ТЕКСТ:
▼
Кстати, в последней части, слава Богу, автору становится не до еды и поэтому читается она наиболее легко и всё-таки более или менее принадлежит большой литературе. Литература эта – от лица ребенка и детского сознания, особенно последняя часть, которая явно идет с оглядкой на “Детство” Толстого, меньше на “Отрочество”, а также на Аксакова: “Детские годы Багрова внука”.
Но даже критика об Иване Сергеевиче Шмёлеве очень быстро исписалась, он оказался поднятым, так сказать, на хоругвь в 1989 году, то есть, когда система (советская) стала осыпаться при Горбачеве и проснулся интерес к старому. Но уже к 1994‑1995 году его читать стало почти невозможно (только нужды ради). Но, думаю, что этому автору предстоит и предлежит войти именно в литературу для детского чтения, наряду с Купером (но не Майн Ридом). Отчасти, пожалуй, с некоторыми рассказами Чехова, которые всё-таки более взрослые. Рассказы “Дома”, “Детвора” – написаны больше для взрослой аудитории. Скорее “Приключения Тома Сойера” относится в принципе к этой же рубрике. Хотя предпочтительней, чтобы “Приключения Тома Сойера” дети читали сами, а “Лето Господне” предпочтительней, чтобы взрослые читали детям до семи лет.
Набоков моложе, Набоков 1899 года рождения – это поколение Владимира Лосского, Иоанна Шаховского, это еще та молодежь, которая уезжала с родителями, а не самостоятельно (опекаемая молодежь). Фактически уже в Англии Набоков заканчивает Кембриджский университет по специальности русская филология. И, по его собственному признанию (“Другие берега”), он воскрешал в себе былые дни, что ему и позволило войти в менталитет русской литературы (“Другие берега”, которые изначально написаны по-английски (“Заключительное видение”), а его сын делает авторизированный перевод под другим названием – “Другие берега”).
▲
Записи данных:
▼
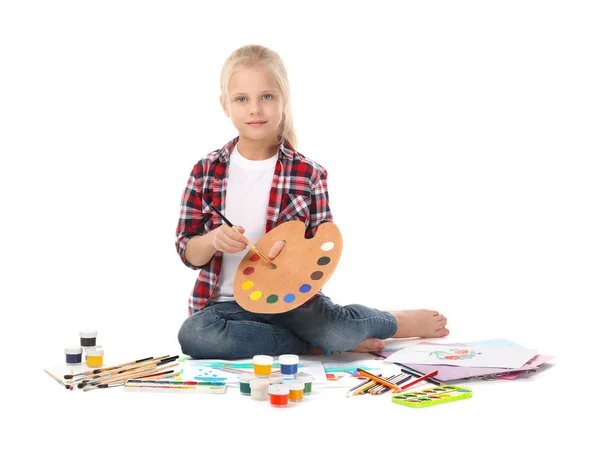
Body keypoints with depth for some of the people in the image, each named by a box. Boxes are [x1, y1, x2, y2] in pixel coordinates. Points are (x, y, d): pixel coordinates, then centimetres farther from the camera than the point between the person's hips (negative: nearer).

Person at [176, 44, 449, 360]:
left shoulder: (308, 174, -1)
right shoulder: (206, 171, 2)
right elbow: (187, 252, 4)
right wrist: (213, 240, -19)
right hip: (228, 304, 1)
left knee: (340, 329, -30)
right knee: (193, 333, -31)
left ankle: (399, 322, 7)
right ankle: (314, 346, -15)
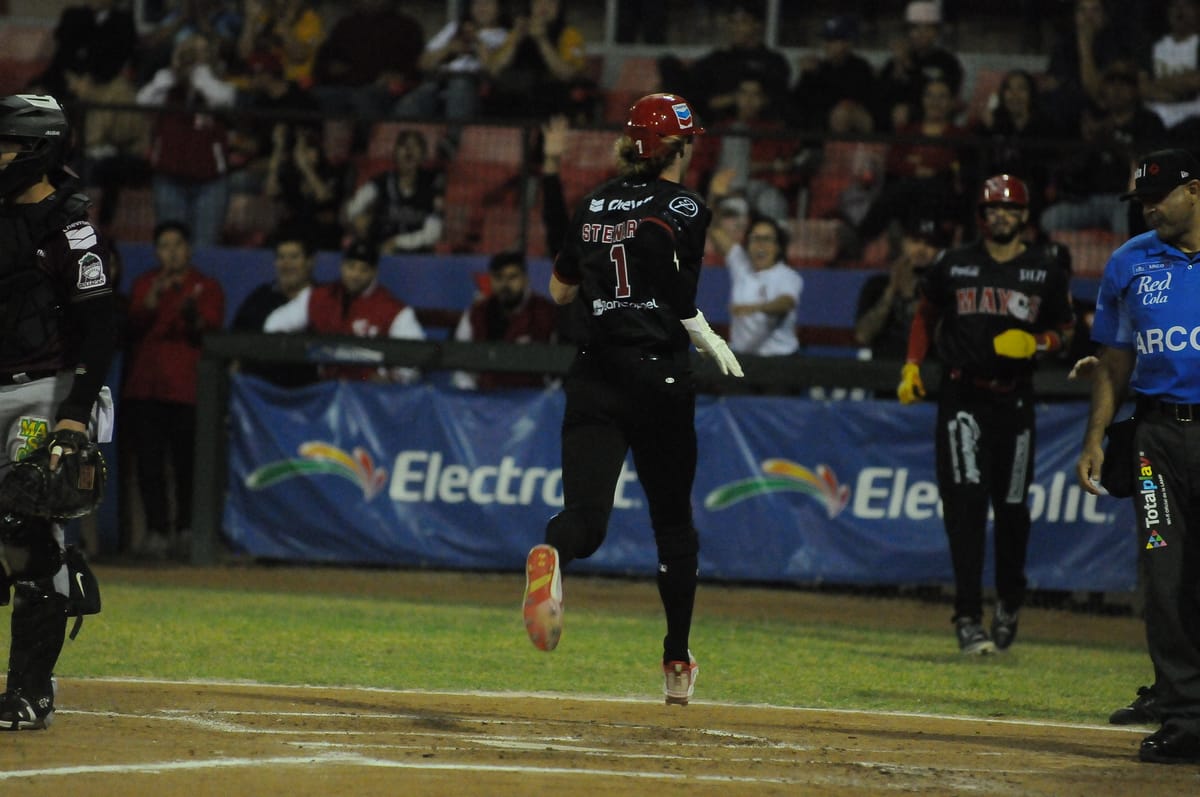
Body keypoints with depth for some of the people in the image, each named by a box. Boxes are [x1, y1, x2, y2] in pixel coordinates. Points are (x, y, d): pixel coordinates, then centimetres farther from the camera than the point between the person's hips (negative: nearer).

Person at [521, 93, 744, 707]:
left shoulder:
▲
▼
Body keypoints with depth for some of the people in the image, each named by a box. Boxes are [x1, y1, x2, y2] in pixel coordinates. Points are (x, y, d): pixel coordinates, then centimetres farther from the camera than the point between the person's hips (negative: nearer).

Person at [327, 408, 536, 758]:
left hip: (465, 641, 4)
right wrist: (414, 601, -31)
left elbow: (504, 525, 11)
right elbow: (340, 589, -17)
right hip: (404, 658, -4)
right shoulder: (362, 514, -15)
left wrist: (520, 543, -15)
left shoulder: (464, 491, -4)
▲
ЗАДАНИЯ:
- 1) Ответьте по тексту о Шмелёве и Набокове:
(а) В каком году Шмелёва, по словам автора, подняли «на хоругвь»?
(б) Какой университет Набоков заканчивает в Англии и по какой специальности?
(в) Кто, по мнению автора, должен читать «Лето Господне» детям до семи лет?
- 2) Дайте продолжение текста о Шмелёве и Набокове, которое начинается после его последнего предложения.
Строки для этого не нужны.

ОТВЕТЫ:
- 1)
(а) В 1989 году.
(б) Кембриджский университет, специальность — русская филология.
(в) Взрослые.

- 2)
Набоков начинает под псевдонимом — Сирин. Видимо с оглядкой на Блока:
С моря ли вихрь? Или сирины райские[2]
В листьях поют? Или время стоит?
(“Художник”)
Первый рассказ Набокова “Машенька” сразу получает горячее одобрение Бунина; а потом он начинает взрослеть и в поддержке Бунина не нуждается. Становление Набокова – 30‑е годы и в 1939 году обозначился совершенно определенный рубеж. Роман “Дар” пишется как раз в 30‑е годы — из него получился роман‑парадокс, в духе фильма “Восемь с половиной”. То есть, в романе ломаный сюжет, как бы рассыпленный на несколько палочек, полное отсутствие вертикальной составляющей. И запоминается в романе два момента: во-первых, это вставной критический очерк о Чернышевском. Кстати, советская критика немедленно сосредоточилась (не нужны ей были ни герои, ни героини) вот на этом вставном очерке о Чернышевском и начала писать, что вот о Чернышевском написан такой злобный пасквиль.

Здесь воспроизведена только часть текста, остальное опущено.